Image and design file data:
────────────────────────────────────────
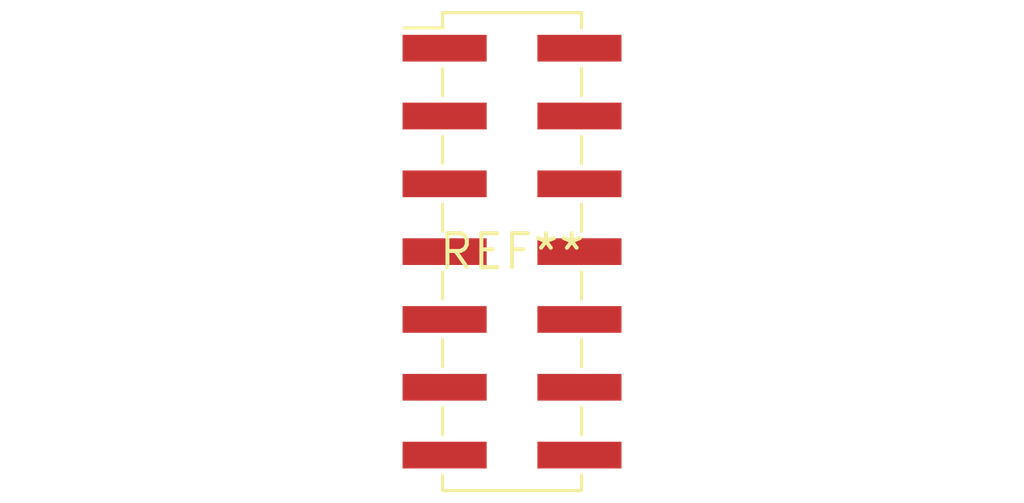
<source format=kicad_pcb>
(kicad_pcb (version 20240108) (generator pcbnew)

  (general
    (thickness 1.6)
  )

  (paper "A4")
  (layers
    (0 "F.Cu" signal)
    (31 "B.Cu" signal)
    (32 "B.Adhes" user "B.Adhesive")
    (33 "F.Adhes" user "F.Adhesive")
    (34 "B.Paste" user)
    (35 "F.Paste" user)
    (36 "B.SilkS" user "B.Silkscreen")
    (37 "F.SilkS" user "F.Silkscreen")
    (38 "B.Mask" user)
    (39 "F.Mask" user)
    (40 "Dwgs.User" user "User.Drawings")
    (41 "Cmts.User" user "User.Comments")
    (42 "Eco1.User" user "User.Eco1")
    (43 "Eco2.User" user "User.Eco2")
    (44 "Edge.Cuts" user)
    (45 "Margin" user)
    (46 "B.CrtYd" user "B.Courtyard")
    (47 "F.CrtYd" user "F.Courtyard")
    (48 "B.Fab" user)
    (49 "F.Fab" user)
    (50 "User.1" user)
    (51 "User.2" user)
    (52 "User.3" user)
    (53 "User.4" user)
    (54 "User.5" user)
    (55 "User.6" user)
    (56 "User.7" user)
    (57 "User.8" user)
    (58 "User.9" user)
  )

  (setup
    (pad_to_mask_clearance 0)
    (pcbplotparams
      (layerselection 0x00010fc_ffffffff)
      (plot_on_all_layers_selection 0x0000000_00000000)
      (disableapertmacros false)
      (usegerberextensions false)
      (usegerberattributes false)
      (usegerberadvancedattributes false)
      (creategerberjobfile false)
      (dashed_line_dash_ratio 12.000000)
      (dashed_line_gap_ratio 3.000000)
      (svgprecision 4)
      (plotframeref false)
      (viasonmask false)
      (mode 1)
      (useauxorigin false)
      (hpglpennumber 1)
      (hpglpenspeed 20)
      (hpglpendiameter 15.000000)
      (dxfpolygonmode false)
      (dxfimperialunits false)
      (dxfusepcbnewfont false)
      (psnegative false)
      (psa4output false)
      (plotreference false)
      (plotvalue false)
      (plotinvisibletext false)
      (sketchpadsonfab false)
      (subtractmaskfromsilk false)
      (outputformat 1)
      (mirror false)
      (drillshape 1)
      (scaleselection 1)
      (outputdirectory "")
    )
  )

  (net 0 "")

  (footprint "PinHeader_2x07_P2.54mm_Vertical_SMD" (layer "F.Cu") (at 0 0))

)

</source>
────────────────────────────────────────
• **WHAT THIS TASK INVOLVES**: Show every line from the entries above in which the word "SilkS" appears.

• **WRITTEN RESPONSE**:
    (36 "B.SilkS" user "B.Silkscreen")
    (37 "F.SilkS" user "F.Silkscreen")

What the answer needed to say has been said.